Look! Second imperative. Lift up your eyes, and look from the place where you are, northward and southward, eastward and westward (Genesis 13:14). Look. Look at the horizon; do not build walls. Look always and go on. And the mysticism [the spirituality] of the horizon is that the more one goes on the horizon is always farther. Push the look, push it forward, walking, but towards the horizon.

Third imperative: Hope! There is that beautiful dialogue: Lord, you have given me so much, but the heir will be this slave – The heir will issue from you, will be born of you. Hope! (cf Genesis 15:3-4). And this, said to a man who could not have heredity, be it because of his age, be it because of his wife’s sterility. But he will be of you. And your heredity – of you – will be as the dust of the earth: if one can count the dust of the earth, you will also be able to count your descendants (Genesis 13:16). And a bit further on: Lift up your eyes, look at the sky: count the stars, if you can. So shall be your descendants. And Abraham believed, and the Lord credited it to him as righteousness (cf Genesis 15:5-6). With Abraham’s faith begins that righteousness that the Apostle Paul would carry forward with the explanation of justification.

Rise! Look! – the horizon, no walls, the horizon – Hope! And hope is without walls, it is pure horizon. However, when Abraham was called he was more or less our age: he was about to retire, to retire to rest . . . He started out at that age. An elderly man, with the weight of old age, that old age that brings pains, sicknesses . . . But you, as if he were a youth, rise, go, go! As if he were a scout: go! Look and hope. And this Word of God is also for us, who are of Abraham’s age . . . more or less – there are some young men here, but the majority of us are of this age; and today the Lord says the same to us: Rise! Look! Hope! He tells us that it is not the hour to close our life, not to close our history, not to abridge our history. The Lord tells us that our history is still open: it is open to the end; it is open with a mission. And with these three imperatives He indicates to us the mission: Rise! Look! Hope!
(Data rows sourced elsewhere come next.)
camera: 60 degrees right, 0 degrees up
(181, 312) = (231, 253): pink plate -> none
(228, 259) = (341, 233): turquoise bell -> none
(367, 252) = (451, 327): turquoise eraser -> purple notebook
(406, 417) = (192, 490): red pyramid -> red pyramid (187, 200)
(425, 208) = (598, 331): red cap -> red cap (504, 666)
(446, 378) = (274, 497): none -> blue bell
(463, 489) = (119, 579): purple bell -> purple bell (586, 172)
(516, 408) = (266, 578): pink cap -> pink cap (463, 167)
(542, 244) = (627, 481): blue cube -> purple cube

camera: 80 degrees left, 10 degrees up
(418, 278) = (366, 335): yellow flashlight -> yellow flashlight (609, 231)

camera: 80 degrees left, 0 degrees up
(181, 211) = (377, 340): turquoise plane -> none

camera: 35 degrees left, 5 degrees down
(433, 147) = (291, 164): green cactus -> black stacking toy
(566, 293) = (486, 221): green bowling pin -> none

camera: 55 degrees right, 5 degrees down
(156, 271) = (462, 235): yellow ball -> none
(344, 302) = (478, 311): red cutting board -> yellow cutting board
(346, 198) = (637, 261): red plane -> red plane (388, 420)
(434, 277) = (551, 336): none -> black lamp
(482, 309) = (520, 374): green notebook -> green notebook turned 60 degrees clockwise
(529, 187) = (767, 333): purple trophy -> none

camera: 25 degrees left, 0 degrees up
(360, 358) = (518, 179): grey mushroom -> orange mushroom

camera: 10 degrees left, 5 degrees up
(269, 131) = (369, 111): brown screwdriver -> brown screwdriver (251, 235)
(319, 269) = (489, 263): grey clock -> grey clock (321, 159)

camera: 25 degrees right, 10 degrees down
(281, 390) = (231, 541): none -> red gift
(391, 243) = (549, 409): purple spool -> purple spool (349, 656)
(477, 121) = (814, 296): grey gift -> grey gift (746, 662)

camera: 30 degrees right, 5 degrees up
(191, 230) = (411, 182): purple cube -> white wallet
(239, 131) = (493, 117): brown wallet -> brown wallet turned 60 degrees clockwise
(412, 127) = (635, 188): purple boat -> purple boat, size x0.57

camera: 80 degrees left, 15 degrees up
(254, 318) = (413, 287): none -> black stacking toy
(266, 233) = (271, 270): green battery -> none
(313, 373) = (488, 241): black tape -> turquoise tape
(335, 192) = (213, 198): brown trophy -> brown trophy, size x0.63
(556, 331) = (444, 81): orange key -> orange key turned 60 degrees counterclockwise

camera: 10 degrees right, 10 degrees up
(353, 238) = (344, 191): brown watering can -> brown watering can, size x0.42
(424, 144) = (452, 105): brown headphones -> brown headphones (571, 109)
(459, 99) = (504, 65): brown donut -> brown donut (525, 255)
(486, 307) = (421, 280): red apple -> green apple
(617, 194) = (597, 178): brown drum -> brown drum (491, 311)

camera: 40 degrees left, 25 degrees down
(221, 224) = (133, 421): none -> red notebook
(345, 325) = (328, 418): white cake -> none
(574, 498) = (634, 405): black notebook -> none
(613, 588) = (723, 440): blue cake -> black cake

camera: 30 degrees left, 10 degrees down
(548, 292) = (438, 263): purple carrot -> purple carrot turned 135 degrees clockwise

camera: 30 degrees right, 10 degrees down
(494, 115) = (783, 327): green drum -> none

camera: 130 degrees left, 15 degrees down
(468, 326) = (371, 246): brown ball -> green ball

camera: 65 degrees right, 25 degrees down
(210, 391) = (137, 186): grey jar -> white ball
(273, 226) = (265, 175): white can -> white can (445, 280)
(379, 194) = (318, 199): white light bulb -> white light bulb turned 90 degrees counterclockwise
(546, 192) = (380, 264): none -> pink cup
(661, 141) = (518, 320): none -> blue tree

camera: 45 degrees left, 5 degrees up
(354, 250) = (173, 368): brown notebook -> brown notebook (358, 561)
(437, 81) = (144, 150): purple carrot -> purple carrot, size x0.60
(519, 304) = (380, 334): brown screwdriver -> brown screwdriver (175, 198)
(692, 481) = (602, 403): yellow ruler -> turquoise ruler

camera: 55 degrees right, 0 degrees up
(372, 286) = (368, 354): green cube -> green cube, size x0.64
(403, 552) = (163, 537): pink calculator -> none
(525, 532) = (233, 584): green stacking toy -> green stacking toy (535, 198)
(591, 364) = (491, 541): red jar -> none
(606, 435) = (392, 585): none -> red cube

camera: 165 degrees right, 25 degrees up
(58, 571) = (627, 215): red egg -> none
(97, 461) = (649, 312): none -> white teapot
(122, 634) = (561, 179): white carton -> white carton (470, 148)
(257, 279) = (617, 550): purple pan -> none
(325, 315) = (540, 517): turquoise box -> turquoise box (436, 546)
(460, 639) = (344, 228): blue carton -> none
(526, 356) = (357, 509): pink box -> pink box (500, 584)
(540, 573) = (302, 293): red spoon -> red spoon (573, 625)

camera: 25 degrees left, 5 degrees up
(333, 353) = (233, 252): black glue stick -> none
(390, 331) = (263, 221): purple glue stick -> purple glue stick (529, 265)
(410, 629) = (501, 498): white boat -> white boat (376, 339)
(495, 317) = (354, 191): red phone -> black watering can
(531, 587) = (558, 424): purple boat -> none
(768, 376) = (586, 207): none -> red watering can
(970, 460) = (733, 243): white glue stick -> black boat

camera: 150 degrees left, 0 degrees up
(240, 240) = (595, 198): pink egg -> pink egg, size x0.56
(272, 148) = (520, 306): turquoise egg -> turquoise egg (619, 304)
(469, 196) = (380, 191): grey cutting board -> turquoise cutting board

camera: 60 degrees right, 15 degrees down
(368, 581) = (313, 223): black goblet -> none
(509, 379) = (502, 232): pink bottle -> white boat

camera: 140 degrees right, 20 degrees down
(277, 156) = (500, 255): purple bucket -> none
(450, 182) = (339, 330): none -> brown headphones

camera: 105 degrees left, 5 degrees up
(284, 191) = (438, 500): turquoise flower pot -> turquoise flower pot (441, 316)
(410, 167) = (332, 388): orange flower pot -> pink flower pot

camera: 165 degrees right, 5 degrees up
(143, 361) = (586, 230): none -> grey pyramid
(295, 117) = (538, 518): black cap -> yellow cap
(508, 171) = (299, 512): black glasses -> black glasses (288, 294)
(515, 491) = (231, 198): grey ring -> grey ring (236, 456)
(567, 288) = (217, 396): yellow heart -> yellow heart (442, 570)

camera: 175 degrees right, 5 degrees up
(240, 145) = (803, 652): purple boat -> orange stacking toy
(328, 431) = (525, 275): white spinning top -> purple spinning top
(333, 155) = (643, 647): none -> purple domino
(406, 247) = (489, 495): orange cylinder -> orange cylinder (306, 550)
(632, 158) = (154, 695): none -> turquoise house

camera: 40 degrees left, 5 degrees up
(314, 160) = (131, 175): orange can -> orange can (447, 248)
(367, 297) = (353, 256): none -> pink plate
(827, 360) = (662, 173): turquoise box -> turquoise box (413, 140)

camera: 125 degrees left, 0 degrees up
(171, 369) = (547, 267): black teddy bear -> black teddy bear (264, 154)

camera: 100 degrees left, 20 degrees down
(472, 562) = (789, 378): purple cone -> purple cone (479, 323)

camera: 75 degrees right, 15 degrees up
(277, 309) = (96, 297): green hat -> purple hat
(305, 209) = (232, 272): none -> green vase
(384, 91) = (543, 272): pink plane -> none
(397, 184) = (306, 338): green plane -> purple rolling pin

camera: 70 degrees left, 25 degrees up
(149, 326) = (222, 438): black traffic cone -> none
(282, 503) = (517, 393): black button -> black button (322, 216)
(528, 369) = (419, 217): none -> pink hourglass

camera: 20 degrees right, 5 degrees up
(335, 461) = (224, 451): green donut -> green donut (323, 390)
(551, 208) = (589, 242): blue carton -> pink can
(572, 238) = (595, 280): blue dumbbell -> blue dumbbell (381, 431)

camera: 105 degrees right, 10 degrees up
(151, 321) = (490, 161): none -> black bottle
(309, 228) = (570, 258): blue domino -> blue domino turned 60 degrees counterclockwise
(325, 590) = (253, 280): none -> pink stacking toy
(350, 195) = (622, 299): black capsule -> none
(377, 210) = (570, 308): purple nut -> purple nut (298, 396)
Someone who does not love us says of us that we are the gerontocracy of the Church. It is a mockery. He doesn’t understand what he says. We are not the aged, we are grandfathers, we are grandfathers. And if we do not feel this, we should ask for the grace to feel it — grandfathers whose grandchildren look at them, grandfathers who must give them a sense of life with our experience, grandfathers not closed in the melancholy of our history but open to give this. And for us, this rise, look, hope, is called to dream. We are grandfathers called to dream and to give our dream to today’s youth: they need it, because they will draw from our dreams the strength to prophesy and to carry their task forward.

There comes to mind that passage of Luke’s Gospel (Lk 2:21-38), Simeon and Anna: two grandparents, but what capacity to dream these two had! And they told this whole dream to Saint Joseph, to Our Lady, to the people . . . And Anna went gossiping here and there and said: It is He! It is He! and she told the dream of her life. And this is what the Lord asks of us today: to be grandparents. To have the vitality to give to young people, because young people expect it from us; not to close ourselves but to give our best: they expect from our experience, from our positive dreams to take forward the prophecy and the work.

I ask the Lord to give all of us this grace, also for those that have not yet become grandfathers: we see the President of the Bishops of Brazil, he is a youth, . . . but he’ll catch up! The grace to be grandparents, the grace to dream, to give this dream to our young people: they need it.



At the end of the Mass, before the blessing, the Holy Father said:

I want to thank you all for the words addressed to me by Cardinal Sodano, who is your Dean, with the new Vice-Dean who is beside him – all good wishes! – I want to thank you for this common prayer on this anniversary, asking forgiveness for my sins and perseverance in faith, in hope, in charity. I thank you so much for this fraternal company and I ask the Lord to bless you and accompany you on the path of service to the Church. Thank you so much.